Uncovering JAPA
Zoning: The Cause and the Cure for High Housing Prices
It's clear zoning constitutes a considerable barrier to affordable housing production. Single-family restrictions, mandatory minimum lot sizes, and high parking requirements — among other stipulations — limit developers' ability to build affordable housing.
However, in this quandary, we may also find a solution.
Upzoning and Housing Affordability
In the Journal of the American Planning Association (Vol. 85, No. 2) article "Changing Residential Land Use Regulations to Address High Housing Prices," C.J. Gabbe explores the potential of changing zoning requirements to improve housing affordability in the City of Los Angeles.
Through studying rezonings that allow higher densities ("upzonings") in Los Angeles, Gabbe reports that "the city upzoned 0.6% of its large-lot, single-family land (354 acres) to other single-family, multifamily, or commercial designations. The city also upzoned more than 1,200 acres from any zoning designation to a designation allowing at least 50 housing units per acre" (Gabbe 2019, 153).
Housing Affordability in Los Angeles
Gabbe's work demonstrates that local efforts are being made to promote greater housing affordability in Los Angeles.

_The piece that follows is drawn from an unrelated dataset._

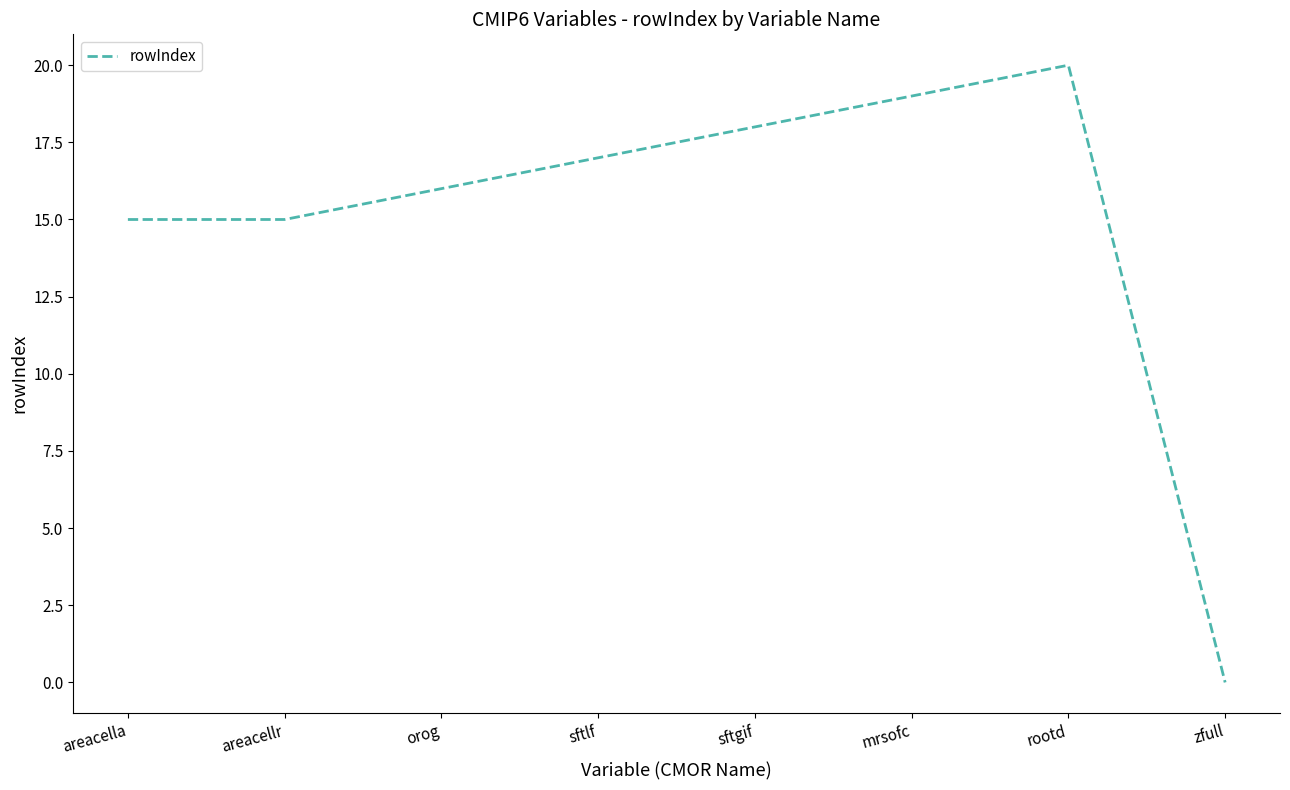

What is the difference between the maximum and minimum values?

20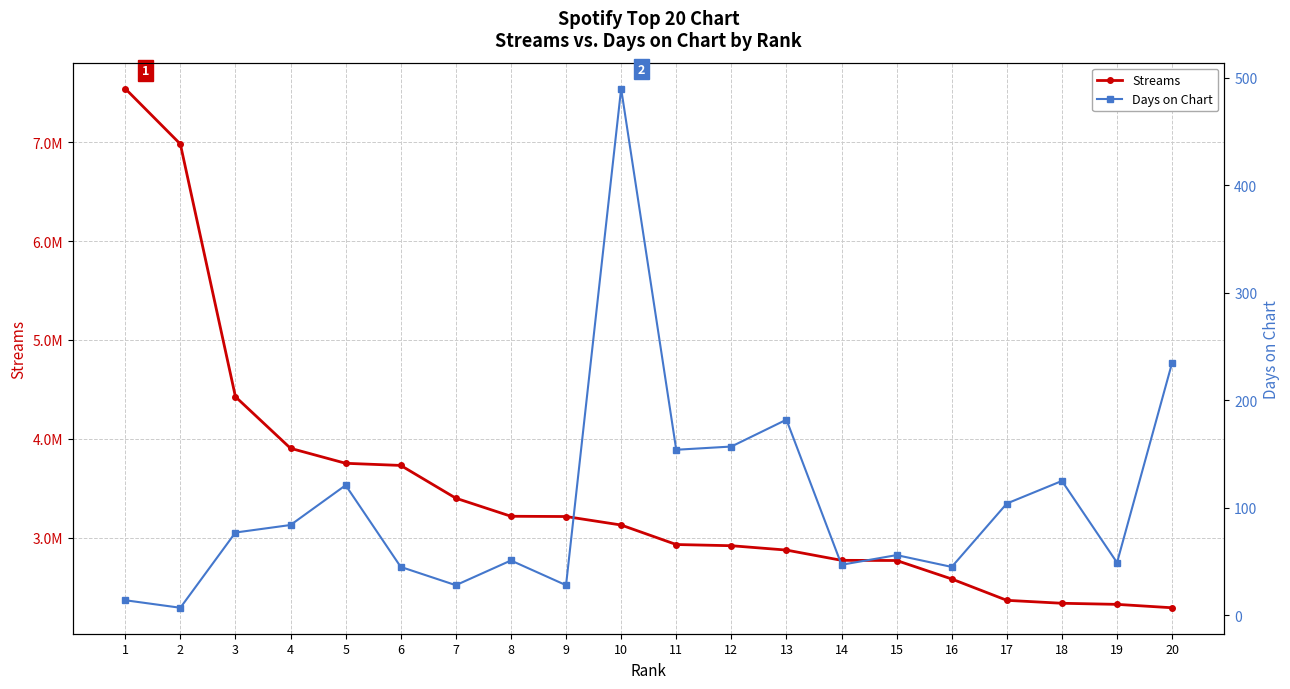

Reading right to left, what are all the values shown in this chart?

Streams: 20=2293494	19=2327833	18=2338945	17=2368760	16=2584310	15=2771190	14=2772876	13=2876593	12=2920678	11=2932694	10=3129819	9=3215727	8=3218304	7=3401003	6=3732084	5=3753723	4=3905019	3=4426518	2=6980543	1=7540770
Days on Chart: 20=235	19=49	18=125	17=104	16=45	15=56	14=47	13=182	12=157	11=154	10=490	9=28	8=51	7=28	6=45	5=121	4=84	3=77	2=7	1=14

However, he finds that "most upzonings were initiated either by property owners seeking to maximize development opportunities or through specific plans focused on small areas" (Gabbe 2019, 162). This is worrisome; small interventions like these cannot hope to address larger problems.
Moreover, eliminating obstructive land use regulations is only the first step. There still are likely barriers in approval processes. And once the development is built, planners must contend with how much of it ends up being affordable and to whom.
As Gabbe mentions, residential development proposals may receive political and or public opposition at different points in the process.
Despite the seeming consensus that housing affordability is a concern, there has not been widespread political or public support for major zoning changes in Los Angeles.
He argues that planners and housing advocates should look to the state level. In California, affordable and market-rate housing production has been supported through the California State Assembly passing laws "requiring municipalities to grant density bonuses for affordable housing and make ADU approvals easier" (Gabbe 2019, 162).
I agree, that planners must support legislation and initiatives that enable substantive change — regardless of our proximity to the decision-makers. I, too, would argue that planners should use our positions to advocate for continuously easing all barriers to affordable housing production. Without improving the expediency and efficacy by which affordable housing is delivered, we risk moving these problems elsewhere, never truly solving this systemic issue.